Tools Of The Trade

© I.Woloshen

I remember the first time I began to put together my little basement office. I had all of the major pieces…the desk the chair, the computer…but I was missing the little things. So it was with great delight that I made my list and ran off to the local Office Depot to find paper clips and pens and post-its to add to my collection of office supplies. I kept all the receipts for tax time and placed everything in neat little places, easily retrievable.

Nowadays, my office is a disaster area. I could care less about having an “In Tray”, there are piles of correspondence, lyric sheets, magazines, cheques and bills everywhere. Okay, so I’m not perfect.

There are some things that I can’t do without, however…I need them near me at all times, especially my songwriting “tools”!

1. First and foremost…lots of paper and pens! I keep a big red 3-ring binder with a thick supply of new lined paper in it…when I get in the lyric-writing mode, I don’t have to go far to find it, and a constant supply of pens too. I keep everything I write, which means for boxes of sheets of paper. I have some of the song lyrics I wrote when I was 15 years old! When the binder gets too full, I pull out the used papers, stick them all in a box, and refill the binder with more paper. I have at least 5 pens in various places, all within reach in case of a sudden brilliant idea :-), and usually a box of them in my desk somewhere.

2. I also keep a Hook Book, although I didn’t call it that until some other songwriters I know referred to it that way. A hook book is a small pad, essentially, that I carry with me whenever I’m away from home. Those ferry rides between Vancouver Island and the mainland are places when a line will just hit me. A must have!

3. I have a micro-cassette recorder that has saved a song more times that I care to remember. I’ve been lazy enough to assume that I’m going to remember something and two minutes later it’s gone! That recorder has tons of bits and pieces of music on it. I remember running off to the bathroom at work once, humming something into it. I’ve also gotten up in the middle of the night a few times, running downstairs to hum something into it. Once a few months back, I had to come up with a theme for a TV show and I was stuck! I decided to go for a walk and took the recorder with me, and sure enough, within a few blocks I had an idea. Just a quick glance around to see if anyone was looking…then I hummed it into the recorder and finished my walk with a smile on my face!

- [AVAILABLE DATA]:

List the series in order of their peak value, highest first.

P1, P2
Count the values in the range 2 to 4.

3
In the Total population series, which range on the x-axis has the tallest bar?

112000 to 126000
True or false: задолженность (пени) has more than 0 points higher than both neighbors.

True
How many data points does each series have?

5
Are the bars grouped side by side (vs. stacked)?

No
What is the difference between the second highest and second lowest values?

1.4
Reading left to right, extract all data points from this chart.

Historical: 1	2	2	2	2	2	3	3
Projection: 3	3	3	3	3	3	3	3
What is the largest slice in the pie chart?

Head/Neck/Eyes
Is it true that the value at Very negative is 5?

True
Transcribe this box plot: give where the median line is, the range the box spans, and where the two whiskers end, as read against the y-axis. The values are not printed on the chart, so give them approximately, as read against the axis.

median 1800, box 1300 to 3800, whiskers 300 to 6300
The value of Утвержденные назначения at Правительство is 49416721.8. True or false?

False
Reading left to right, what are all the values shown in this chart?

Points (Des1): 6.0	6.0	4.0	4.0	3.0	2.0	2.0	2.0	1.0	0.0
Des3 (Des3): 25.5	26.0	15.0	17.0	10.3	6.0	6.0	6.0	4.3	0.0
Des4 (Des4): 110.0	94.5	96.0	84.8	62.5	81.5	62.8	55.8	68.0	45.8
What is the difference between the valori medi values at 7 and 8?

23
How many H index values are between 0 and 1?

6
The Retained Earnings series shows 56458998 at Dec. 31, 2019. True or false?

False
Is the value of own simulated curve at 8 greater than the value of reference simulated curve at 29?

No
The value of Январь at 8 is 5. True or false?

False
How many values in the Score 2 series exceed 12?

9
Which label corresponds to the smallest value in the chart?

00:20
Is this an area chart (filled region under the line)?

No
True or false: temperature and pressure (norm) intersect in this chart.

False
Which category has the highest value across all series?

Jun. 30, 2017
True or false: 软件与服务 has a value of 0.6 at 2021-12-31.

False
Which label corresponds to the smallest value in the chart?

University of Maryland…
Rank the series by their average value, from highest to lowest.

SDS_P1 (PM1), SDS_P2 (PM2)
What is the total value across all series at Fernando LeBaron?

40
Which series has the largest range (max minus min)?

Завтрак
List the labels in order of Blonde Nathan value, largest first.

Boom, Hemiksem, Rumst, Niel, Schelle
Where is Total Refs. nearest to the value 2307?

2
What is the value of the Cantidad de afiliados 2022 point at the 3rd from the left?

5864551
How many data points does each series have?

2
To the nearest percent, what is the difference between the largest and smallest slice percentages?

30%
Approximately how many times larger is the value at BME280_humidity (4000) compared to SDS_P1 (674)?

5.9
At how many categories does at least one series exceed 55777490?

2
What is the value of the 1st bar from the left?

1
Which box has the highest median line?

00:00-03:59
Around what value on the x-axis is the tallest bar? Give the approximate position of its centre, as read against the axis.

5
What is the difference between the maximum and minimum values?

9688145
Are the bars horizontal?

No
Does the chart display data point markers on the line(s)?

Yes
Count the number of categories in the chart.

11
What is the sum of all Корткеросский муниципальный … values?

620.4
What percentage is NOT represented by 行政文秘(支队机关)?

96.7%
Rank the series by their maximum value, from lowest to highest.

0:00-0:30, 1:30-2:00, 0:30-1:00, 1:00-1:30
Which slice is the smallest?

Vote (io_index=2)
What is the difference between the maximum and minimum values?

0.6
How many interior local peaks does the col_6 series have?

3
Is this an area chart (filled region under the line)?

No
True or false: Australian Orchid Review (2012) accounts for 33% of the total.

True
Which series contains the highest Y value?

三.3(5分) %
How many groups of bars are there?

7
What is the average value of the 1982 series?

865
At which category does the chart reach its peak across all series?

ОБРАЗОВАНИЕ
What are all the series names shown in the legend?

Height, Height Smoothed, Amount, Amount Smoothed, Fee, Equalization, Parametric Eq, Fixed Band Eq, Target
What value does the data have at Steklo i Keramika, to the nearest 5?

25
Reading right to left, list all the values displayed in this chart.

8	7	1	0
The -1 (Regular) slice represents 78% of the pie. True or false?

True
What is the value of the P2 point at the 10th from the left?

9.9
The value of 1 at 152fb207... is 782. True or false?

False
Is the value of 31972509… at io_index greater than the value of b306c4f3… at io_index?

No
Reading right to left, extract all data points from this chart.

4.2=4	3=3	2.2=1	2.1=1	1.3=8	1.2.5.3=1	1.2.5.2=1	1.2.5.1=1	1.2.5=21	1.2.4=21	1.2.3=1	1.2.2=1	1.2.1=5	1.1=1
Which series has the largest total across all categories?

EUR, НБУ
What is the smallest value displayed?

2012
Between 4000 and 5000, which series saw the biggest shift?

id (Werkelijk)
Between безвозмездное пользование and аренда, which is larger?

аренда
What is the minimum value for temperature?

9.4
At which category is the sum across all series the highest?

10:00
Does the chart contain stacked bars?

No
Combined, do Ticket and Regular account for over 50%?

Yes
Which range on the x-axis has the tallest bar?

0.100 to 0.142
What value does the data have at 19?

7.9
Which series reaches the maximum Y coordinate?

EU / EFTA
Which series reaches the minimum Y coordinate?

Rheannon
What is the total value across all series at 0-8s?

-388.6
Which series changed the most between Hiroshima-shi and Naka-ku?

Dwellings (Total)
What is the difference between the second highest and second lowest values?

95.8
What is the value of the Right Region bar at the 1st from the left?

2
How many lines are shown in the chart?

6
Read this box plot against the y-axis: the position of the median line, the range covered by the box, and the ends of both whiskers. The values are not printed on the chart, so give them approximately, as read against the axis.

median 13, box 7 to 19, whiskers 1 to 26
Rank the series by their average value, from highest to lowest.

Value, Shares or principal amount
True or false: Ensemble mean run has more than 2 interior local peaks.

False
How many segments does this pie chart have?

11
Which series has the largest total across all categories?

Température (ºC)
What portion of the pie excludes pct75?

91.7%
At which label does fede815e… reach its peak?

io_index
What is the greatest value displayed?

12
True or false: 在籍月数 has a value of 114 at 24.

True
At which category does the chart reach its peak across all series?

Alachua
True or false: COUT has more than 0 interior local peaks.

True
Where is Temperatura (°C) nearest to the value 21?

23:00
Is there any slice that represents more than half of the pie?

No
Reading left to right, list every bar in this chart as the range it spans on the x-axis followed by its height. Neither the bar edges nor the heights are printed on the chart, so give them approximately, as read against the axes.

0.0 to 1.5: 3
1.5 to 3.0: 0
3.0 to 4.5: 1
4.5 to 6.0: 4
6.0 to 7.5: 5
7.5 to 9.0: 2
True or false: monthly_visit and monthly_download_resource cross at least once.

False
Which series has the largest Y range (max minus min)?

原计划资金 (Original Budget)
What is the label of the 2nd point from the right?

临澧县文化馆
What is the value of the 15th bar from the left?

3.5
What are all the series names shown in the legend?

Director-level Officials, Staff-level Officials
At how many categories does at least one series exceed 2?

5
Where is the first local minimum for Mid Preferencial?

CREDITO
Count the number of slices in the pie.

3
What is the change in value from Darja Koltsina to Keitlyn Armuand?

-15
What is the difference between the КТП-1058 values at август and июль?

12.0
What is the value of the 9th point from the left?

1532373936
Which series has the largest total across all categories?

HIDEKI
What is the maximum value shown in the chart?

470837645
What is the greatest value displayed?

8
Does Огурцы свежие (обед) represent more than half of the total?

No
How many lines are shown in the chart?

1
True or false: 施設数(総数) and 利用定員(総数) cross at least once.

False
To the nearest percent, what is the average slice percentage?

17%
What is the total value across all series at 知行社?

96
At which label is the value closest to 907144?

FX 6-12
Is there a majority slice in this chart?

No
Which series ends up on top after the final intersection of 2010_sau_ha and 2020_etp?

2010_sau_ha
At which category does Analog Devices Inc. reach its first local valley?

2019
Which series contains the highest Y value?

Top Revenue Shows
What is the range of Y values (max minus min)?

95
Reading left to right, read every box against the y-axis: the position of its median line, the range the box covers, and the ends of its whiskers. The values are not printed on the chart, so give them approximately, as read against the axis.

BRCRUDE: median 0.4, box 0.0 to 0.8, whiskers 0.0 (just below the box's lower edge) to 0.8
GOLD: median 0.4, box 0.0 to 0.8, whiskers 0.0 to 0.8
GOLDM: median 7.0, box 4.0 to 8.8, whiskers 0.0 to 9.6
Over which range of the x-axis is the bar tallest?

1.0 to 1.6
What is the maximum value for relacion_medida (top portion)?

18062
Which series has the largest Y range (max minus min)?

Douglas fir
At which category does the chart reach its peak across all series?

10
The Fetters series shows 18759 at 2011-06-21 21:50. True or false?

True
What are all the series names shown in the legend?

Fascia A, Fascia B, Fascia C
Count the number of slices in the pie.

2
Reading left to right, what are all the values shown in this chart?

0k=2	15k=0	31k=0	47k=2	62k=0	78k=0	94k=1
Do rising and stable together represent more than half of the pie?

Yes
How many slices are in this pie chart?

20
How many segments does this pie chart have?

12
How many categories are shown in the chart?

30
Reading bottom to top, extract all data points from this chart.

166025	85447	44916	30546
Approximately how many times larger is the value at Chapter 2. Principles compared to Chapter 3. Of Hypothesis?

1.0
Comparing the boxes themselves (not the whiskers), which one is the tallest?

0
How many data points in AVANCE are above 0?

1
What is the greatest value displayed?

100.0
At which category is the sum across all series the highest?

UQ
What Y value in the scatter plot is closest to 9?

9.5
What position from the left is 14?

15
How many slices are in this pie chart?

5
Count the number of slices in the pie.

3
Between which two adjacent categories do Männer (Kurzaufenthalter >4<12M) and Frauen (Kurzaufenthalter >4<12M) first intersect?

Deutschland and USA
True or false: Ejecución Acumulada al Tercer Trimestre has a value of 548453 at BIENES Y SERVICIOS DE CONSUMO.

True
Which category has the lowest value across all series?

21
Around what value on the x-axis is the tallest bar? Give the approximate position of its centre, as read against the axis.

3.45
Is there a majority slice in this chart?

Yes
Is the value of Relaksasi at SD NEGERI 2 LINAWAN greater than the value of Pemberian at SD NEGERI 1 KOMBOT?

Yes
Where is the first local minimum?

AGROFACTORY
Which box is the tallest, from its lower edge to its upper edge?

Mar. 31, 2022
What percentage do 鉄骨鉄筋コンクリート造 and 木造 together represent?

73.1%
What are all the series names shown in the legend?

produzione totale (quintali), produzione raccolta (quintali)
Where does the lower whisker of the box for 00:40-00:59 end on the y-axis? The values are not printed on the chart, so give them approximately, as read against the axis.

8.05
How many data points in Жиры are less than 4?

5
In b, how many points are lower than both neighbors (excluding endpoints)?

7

- [WORK TO COMPLETE]:
a - In the essay on songwriting tools, reproduce the passage that opens with the words "I remember the" and closes with "places, easily retrievable.", substituting "staples" for "paper clips".
b - Continue the essay on songwriting tools from where it stops.

- [ACTIVITY ANSWERS]:
a -
I remember the first time I began to put together my little basement office. I had all of the major pieces…the desk the chair, the computer…but I was missing the little things. So it was with great delight that I made my list and ran off to the local Office Depot to find staples and pens and post-its to add to my collection of office supplies. I kept all the receipts for tax time and placed everything in neat little places, easily retrievable.

b -
4. Probably the tool I’ve had the longest, as soon as I figured out how to use one, was a thesaurus. Undeniably, many songs would never have been finished without it. Sometimes I just have an essence of a thought or feeling I want to express and by looking up different words that come close to it, I will usually either find what I’m looking for, or get another idea as I’m searching. Even when I’m not stuck on anything in particular, I’ll look through it sometimes and get ideas…

5. Which brings me to the dictionary…nothing is more depressing than to figure out you’ve used a word the wrong way! Or, heaven forbid, sent a lyric sheet out with something and misspelled a word! Of course, if you’ve been using a word processor, there’s always spell check these days. But again, the process of just looking through a dictionary can bring you to places you’ve never thought of going, lyrically, before.

6. I don’t buy a lot of CD’s, but I do tend to listen over and over to the ones I do buy. If I’m enthralled with an artist or a song, I’ll obsess on it! And when I’m stuck for creative ideas, especially musically, my listening repertoire will always inspire.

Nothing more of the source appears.